Denver-based, female-led startup Guild Education yesterday announced the close of a $157 million Series D round, becoming the newest edtech unicorn, with a post-money valuation north of $1 billion. The funding round was led by former American Express, CEO Ken Chenault, through the VC firm General Catalyst and was joined by Laurene Powell Jobs’ Emerson Collective, Iconiq Capital and Lead Edge Capital. Founded in 2015 by Stanford University graduates Rachel Carlson and Brittany Stich [in the picture above], Guild connects Fortune 1000 companies to 1,6000 online programs offered by nearly a dozen universities—among them, the University of Arizona, Purdue Global, Southern New Hampshire University and the University of Central Florida. Universities typically spend between $4,000-$6,000 (mostly on buying ads on Google and Facebook) to acquire a Bachelor's student and up to $14,000 for a Masters's degree student. Guild Education gets paid out of the savings universities make on student recruitment services.
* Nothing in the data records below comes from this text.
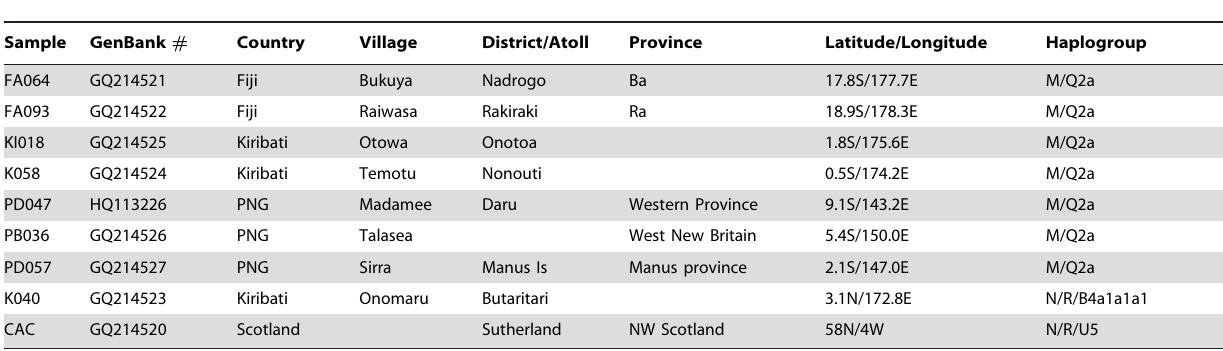
Table 1. Locations for ancestral maternal lineages.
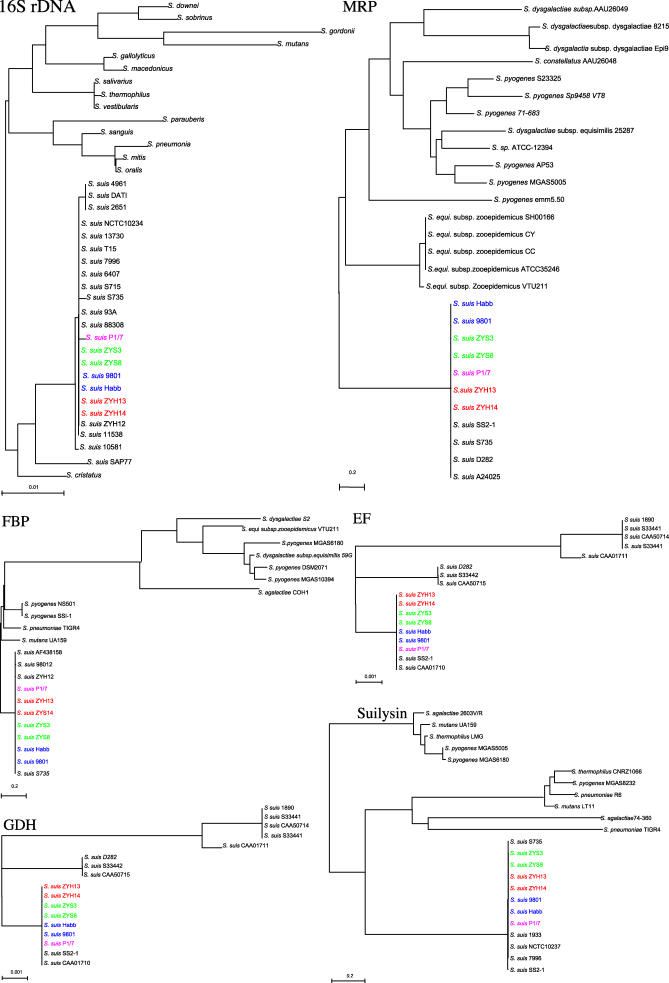
Phylogenetic Trees of Six Representative Isolates Based on Comparison of 16S rDNA and Five Putative Virulence-Associated-Factor Genes with Known SequencesSwine isolates from Sichuan (
S. suis ZYS3 and
S. suis ZYS8) labeled in green, human isolates (
S. suis ZYH13 and
S. suis ZYH14) from Sichuan labeled in red, Jiangsu isolates from 1998 (
S. suis 9801 and
S. suis Habb) labeled in blue, and the standard highly virulent strain
S. suis P1/7 labeled in pink. All representative strains from other streptococcus species or isolates of
S. suis 2 are as indicated in the tree.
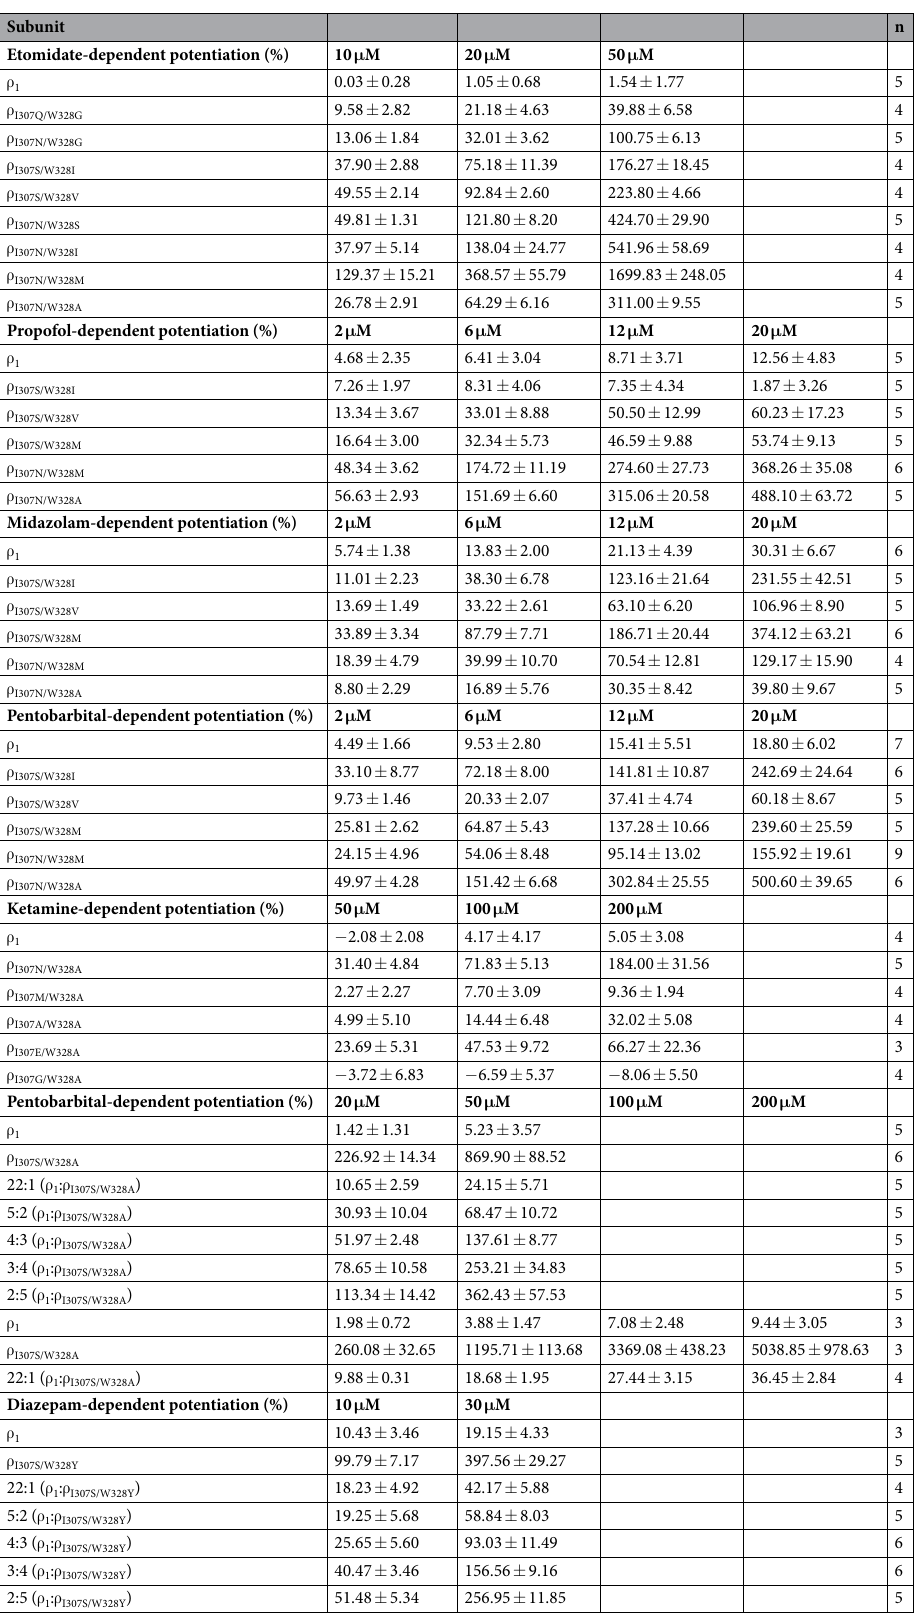
Table 2. Potentiation values (% increase) of etomidate, propofol, midazolam, and pentobarbital in the presence of EC 4 GABA in the ρ 1 and ρ 307/328 mutants. Pentobarbital- and diazepam-dependent potentiation of ~ EC 4 GABA arising from ρ 1 and different ratios of ρ 1 mutant to wild-type. All data are presented as the mean ± standard error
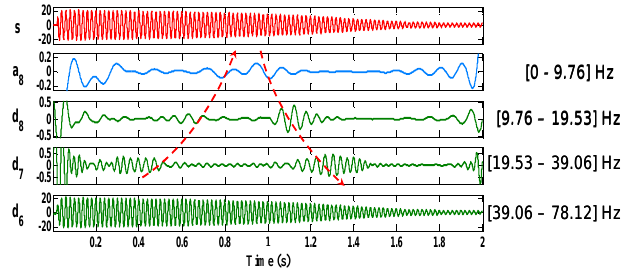
Fig. 8. 8-level DWT of the startup current for the unloaded machine with one broken bar.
The company also has a team of advisors and support specialists to help students plan, apply for, and finish their programs. One of Guild's major deals was with Chiplote, which now covers the college tuition for employees. Discover Financial, Taco Bell, Walmart, Lowe’s and Walt Disney Co. are customers, too. Guild competes with InStride and Pearson is this space.
Udacity announced yesterday in San Francisco the Intel Edge AI Scholarship Program and the Intel Edge AI for IoT Developers Nanodegree Program. The pedagogical goal is to teach developers to accelerate the development and deployment of high-performance computer vision and deep learning solutions using Intel Distribution of OpenVINO toolkit (which allows deploying pre-trained deep learning models.) In the first phase of the scholarship program, students will get access to the Intel Edge AI Fundamentals course, the first class of the Intel Edge AI for IoT Developers Nanodegree program. Students who successfully complete this course will earn a full scholarship to the Intel Edge AI for IoT Developers Nanodegree program. The number of seats is limited to 750 students. “With Udacity, we are training the next generation of AI developers to go where the data is generated in the physical world: at the Edge," said Jonathan Ballon Intel Vice President and General Manager, Internet of Things Group. "Optimizing the direct deployment of models on edge devices requires knowledge of unique constraints like power, network bandwidth & latency, varying compute architectures and more.” The deadline to apply is December 10.